After providing us with top-level filmmaking with Challengers earlier this year, director Luca Guadagnino, screenwriter Justin Kuritzkes, cinematographer Sayombhu Mukdeeprom, editor Marco Costa, and the musical duo Trent Reznor & Atticus Ross team up again, this time to deliver an adaptation of the William S. Burroughs novel, Queer. However, this work is nothing like Challengers. The team roll back from the mainstream and dive into art-house territory as they demonstrate once again that their contribution to cinema is worth your time.
We’re thrust into 1950s Mexico City, following William Lee (Daniel Craig) as he embarks on a journey of drinking in bars and seeking sexual encounters with men. Early on we witness a love-at-first-sight encounter (if you could call it love), executed with style as Come As You Were by Nirvana plays. This is where Lee casts eyes on Allerton (Drew Starkey), a younger man who provokes a lust within him that descends into what feels like somewhat of an uneasy nightmare as the pair hunt for a rare hallucinogenic drug located in the rainforest.
The visual style of Queer is extremely attractive. We see Lee’s world through a grimy, hazy, saturated colour palette as if we were looking at old photographs. The aesthetic feels like a high-end pornographic film from the seventies. However, there's nothing pornographic about Queer despite containing the occasional sex scene. The explicitness is found in its sound design, particularly when Lee goes down on Allerton, a blowjob that has never sounded so detailed before in cinema.
The top-level filmmaking makes its dominance known from the impressive experimental effects of visually expressing Lee’s desire through imagination as his silhouette melts into Allerton. There’s also a mesmerising static take with no cuts of Lee preparing to shoot up some heroin on the table in his room. And just wait to see how Lesley Manville fits into this picture. It’s during that chapter where the experimental filmmaking reaches its greatest heights.
It’s not just the technical aspects that you find yourself truly immersed in. Guadagnino does a superb job of bringing the themes of Burroughs’ novel to life as the sadness and pain of the lonely life of a gay man bleeds from the screen into your soul. Craig forces you to feel the discomfort that leaks from Lee’s aura. There’s a deep uneasy feeling throughout Queer as we experience a dream of this individual's life yet it also feels like a nightmare. This balance between the two states is unsettling, combined with the ache of a middle-aged homosexual trying to make up for lost time in a life that never feels particularly special.
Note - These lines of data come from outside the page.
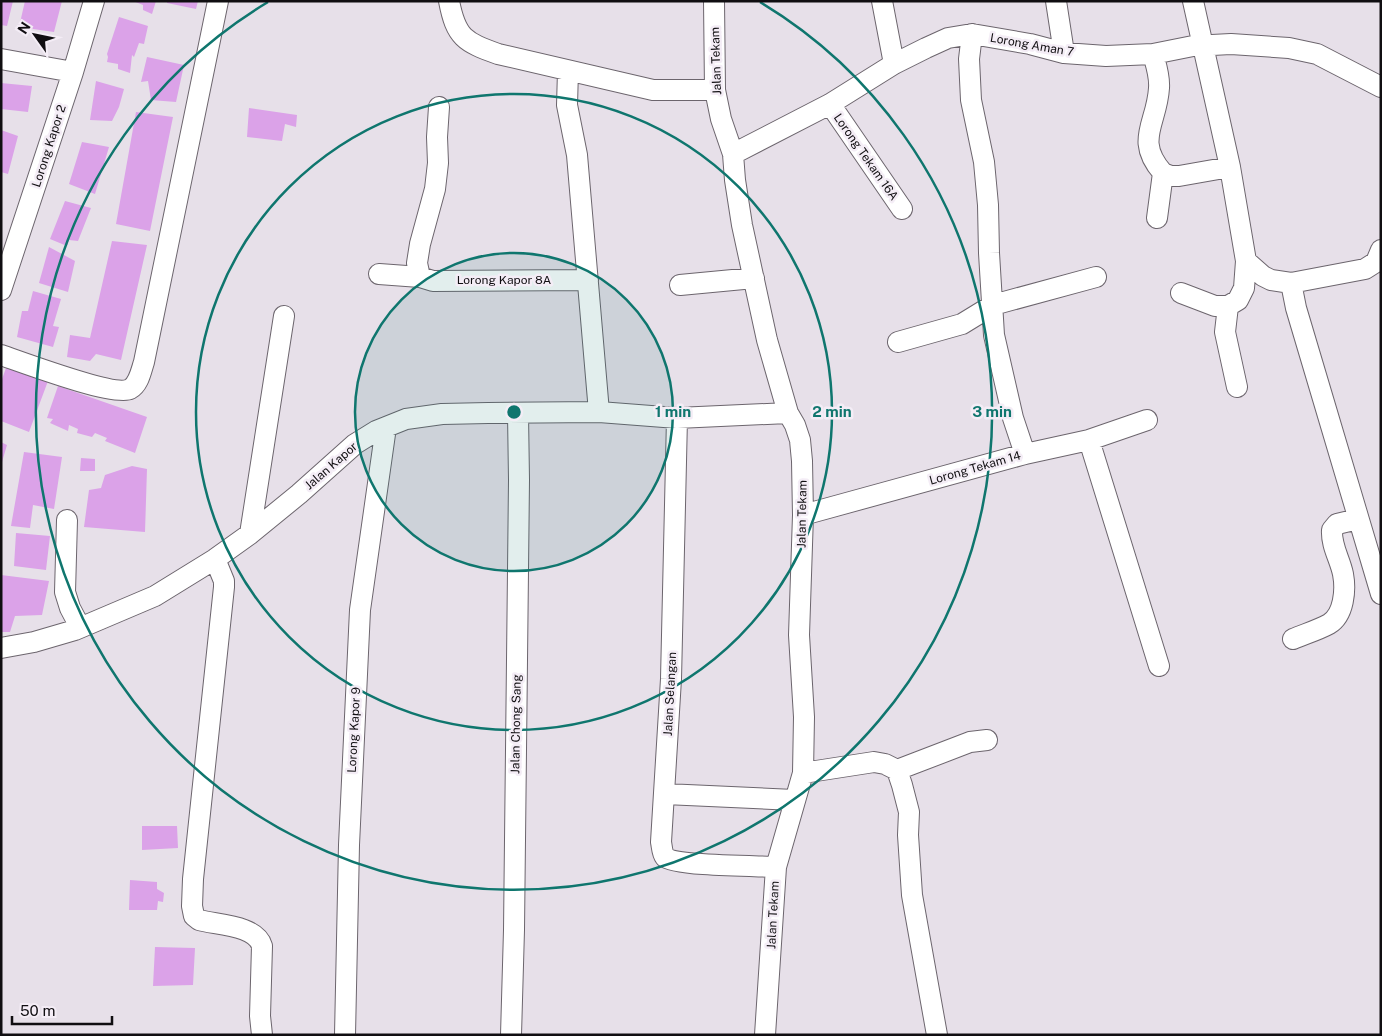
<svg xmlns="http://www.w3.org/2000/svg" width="1382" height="1036" viewBox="0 0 1382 1036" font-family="'Public Sans',sans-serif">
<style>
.building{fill:#dba2e8}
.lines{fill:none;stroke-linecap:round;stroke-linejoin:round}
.minor-casing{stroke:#6c656d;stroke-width:22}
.minor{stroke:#fff;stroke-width:20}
.ring{fill:none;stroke:#0f766e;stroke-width:2.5}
.labels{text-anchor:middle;stroke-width:5;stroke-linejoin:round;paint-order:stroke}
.street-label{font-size:12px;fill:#100e11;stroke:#f4edf6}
.centre{fill:#0f766e;stroke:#f4edf6;stroke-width:2.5}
.ring-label{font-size:15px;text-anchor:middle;font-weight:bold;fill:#0f766e;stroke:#f4edf6;stroke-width:5;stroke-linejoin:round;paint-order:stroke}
</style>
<rect width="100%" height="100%" fill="#e7e0e9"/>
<path class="building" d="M1,1h12l-6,25 -6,-1z
M25,1h37l-8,31 -35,-5z
M133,1h23l-4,13 -9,-4v-5z
M167,1h31l-2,8 -29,-6z
M119,17l29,9 -4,18 -5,-1 -5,14 -2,-2 -2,18 -12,-4v-5l-11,-2 1,-5 -1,-3z
M147,57l37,8 -8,37 -25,-2 -3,-19 -7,1z
M96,81l28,8 -5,18 -7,14 -22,-1z
M1,83l31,3 -4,26 -27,-3z
M249,108l48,7 -1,12 -11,-3 -3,17 -35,-4z
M136,112l37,5 -23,114 -34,-7z
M1,130l17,6 -10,38 -7,-2z
M82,142l27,5 -14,47 -26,-10z
M65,201l26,7 -13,33 -9,-1 -2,6 -17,-7z
M112,241l35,4 -26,115 -25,-6 -6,7 -23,-4 3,-22 20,3z
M49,247l26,14 -7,31 -29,-9z
M33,291l28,8 -8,27 6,1 -6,20 -36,-10 5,-26h6z
M6,368l42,13 -19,51 -28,-11v-39z
M58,386l89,31 -12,36 -30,-12 2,-3 -12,-5 -3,4 -15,-4 1,-4 -9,-4 -1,6 -18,-8 3,-4 -6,-1z
M1,442l6,3 -5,17h-1z
M24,452l38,5 -8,52 -21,-4 -3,23 -19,-2z
M81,458l14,1v12h-15z
M132,466l15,3 -2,63 -61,-5 5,-37 12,-2 4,-13z
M16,533l34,3 -4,34 -32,-4z
M1,575l48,6 -7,34 -27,1 -5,16h-9z
M142,826h35l1,22 -36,2z
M130,880l27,2v7l7,4 -1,9 -5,-1 -1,9h-28z
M155,947l40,1 -2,37 -40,1z"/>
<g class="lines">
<g class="minor-casing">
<path id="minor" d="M449,1c7,37 16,41 49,53l155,36h62
M714,1l1,89 6,29 12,35 2,26 7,45 25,115 21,73 7,12 5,15 2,21 1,54 -4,120 5,82 -1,56 -27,94 -11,168
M882,1l12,63
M1056,1l8,52
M1193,1l37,166 16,94 -2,27 -6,12 -10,6 -3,26 12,55
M972,34l-3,25 2,41 13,62 4,43 1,48 5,82 19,83 12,36
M1153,54c3,11 7,22 6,34 -2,36 -25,52 4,85l-6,45
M1,59l72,13
M568,71l-1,34 10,50 22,257
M830,104l72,105
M439,107l-2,30 1,26 -3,26 -15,55 -3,19 3,14 13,4 155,-1
M733,154l97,-50 64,-40 32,-16 22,-10 24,-4 58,10 34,9 42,3 47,-2 40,-8 38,-2 58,4 28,6 64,33
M1163,173l8,3h8l51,-9
M1246,261l17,15 8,4 20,3 74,-14 11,-7 5,-12
M379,274l41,3
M1291,283l5,25 85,286
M680,285l74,-7
M1,290l72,-218 21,-71
M1181,293l34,13h13
M898,342l64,-18 31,-19 103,-28
M1,355c21,7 113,42 129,34 9,-5 11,-18 14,-27l74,-361
M677,418l-6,261 -10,163c1,5 1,11 4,15 10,9 93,9 111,10
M1089,440l70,226
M803,515l222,-61 64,-14 58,-20
M67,520l-2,72 5,16 10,19
M250,534l34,-218
M215,559l9,22v6l-31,292 -1,27 2,10 5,4c18,5 57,5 63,26l-2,70 2,19
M1293,639c12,-5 25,-9 36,-15 15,-9 17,-34 14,-50 -3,-15 -12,-28 -11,-44l5,-6 21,-5
M1,648l33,-6 41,-12 80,-34 60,-37 35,-25 49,-40 56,-50 21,-13 30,-12 36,-5 46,-1 111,-1 78,6 111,-5
M897,770l5,15 7,27 -1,23 4,60 25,140
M803,773l71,-11 11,2 12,6 73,-28 17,-2
M665,794l129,6
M345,1035l4,-190 11,-235 26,-183
M511,1035l3,-105 5,-450 -1,-66"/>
</g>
<use href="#minor" class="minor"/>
</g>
<circle cx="514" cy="412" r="159" fill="#0f766e" fill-opacity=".12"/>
<g class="ring">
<circle cx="514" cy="412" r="159"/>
<circle cx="514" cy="412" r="318"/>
<path d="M760 2A478 478 0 1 1 268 2"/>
</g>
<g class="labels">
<g class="street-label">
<text transform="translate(1032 45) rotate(10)" y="4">Lorong Aman 7</text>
<text transform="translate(716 61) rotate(-92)" y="4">Jalan Tekam</text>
<text transform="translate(49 146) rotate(-72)" y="4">Lorong Kapor 2</text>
<text transform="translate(866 157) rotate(55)" y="4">Lorong Tekam 16A</text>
<text x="504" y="284">Lorong Kapor 8A</text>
<text transform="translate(331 466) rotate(-41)" y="4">Jalan Kapor</text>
<text transform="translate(975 468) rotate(-16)" y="4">Lorong Tekam 14</text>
<text transform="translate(802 514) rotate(-89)" y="4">Jalan Tekam</text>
<text transform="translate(670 694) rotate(-87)" y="4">Jalan Selangan</text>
<text transform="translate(516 724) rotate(-89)" y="4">Jalan Chong Sang</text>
<text transform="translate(354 730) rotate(-87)" y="4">Lorong Kapor 9</text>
<text transform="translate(773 915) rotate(-87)" y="4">Jalan Tekam</text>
</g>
</g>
<circle cx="514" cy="412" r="8" class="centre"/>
<g class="ring-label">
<text x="673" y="417">1 min</text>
<text x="832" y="417">2 min</text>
<text x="992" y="417">3 min</text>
</g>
<rect width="1382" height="1036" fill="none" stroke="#100e11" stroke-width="5"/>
<g transform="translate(35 35) rotate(303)" stroke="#f4edf6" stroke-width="4" paint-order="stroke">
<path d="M0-4L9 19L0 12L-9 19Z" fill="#100e11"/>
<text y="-8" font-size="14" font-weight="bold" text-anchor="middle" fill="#100e11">N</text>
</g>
<path d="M12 1016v8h100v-8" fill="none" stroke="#100e11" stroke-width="2.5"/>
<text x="20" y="1016" font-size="15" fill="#100e11" stroke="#f4edf6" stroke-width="4" paint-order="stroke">50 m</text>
</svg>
Like the original work, Queer invites you to explore the horrors of homosexuality.
Guadagnino and Kuritzkes’s adaptation isn’t entirely faithful to the events in the novel. Like his 2018 adaptation of Dario Argento’s Suspiria (1977), Guadagnino works strongly with the themes of the original work and allows plot events and characters to deliver their own originality. The diversions are interesting, although minor. Event wise a lot is missing in comparison to the novel. You come to understand that scenes such as Lee fantasising over an erotic gathering of underage boys may have been difficult to produce or get passed by the film censors. Guadagnino and Kuritzkes compensate by exploring the psychology of Burroughs’ inspiration for writing the novel, adding a layer of interest that brings a refreshing approach to adaptations in cinema.
Venice Film Festival chief Alberto Barbera revealed that he “felt bad” we’d not get to see the original cut that had a running time of three hours and twenty minutes in comparison to the two hours and fifteen minutes of the theatrical release. The festival boss said he preferred the longer cut that featured “all of [Daniel] Craig's wanderings in the gay clubs of Mexico City, with this incredible fauna of gay life, in search of adventure.” If anything, that’s the only thing Queer gets wrong- we don’t see enough of it. We can only hope a director’s cut gets delivered in the future. However, Guadagnino may have his mind occupied on bigger challenges such as a new upcoming adaptation of the Brett Easton Ellis novel, American Psycho. If Queer is anything to go by, Guadagnino may prove himself to be the contemporary master of filmic adaptations as he tackles one of the most disturbing examples of popular literature.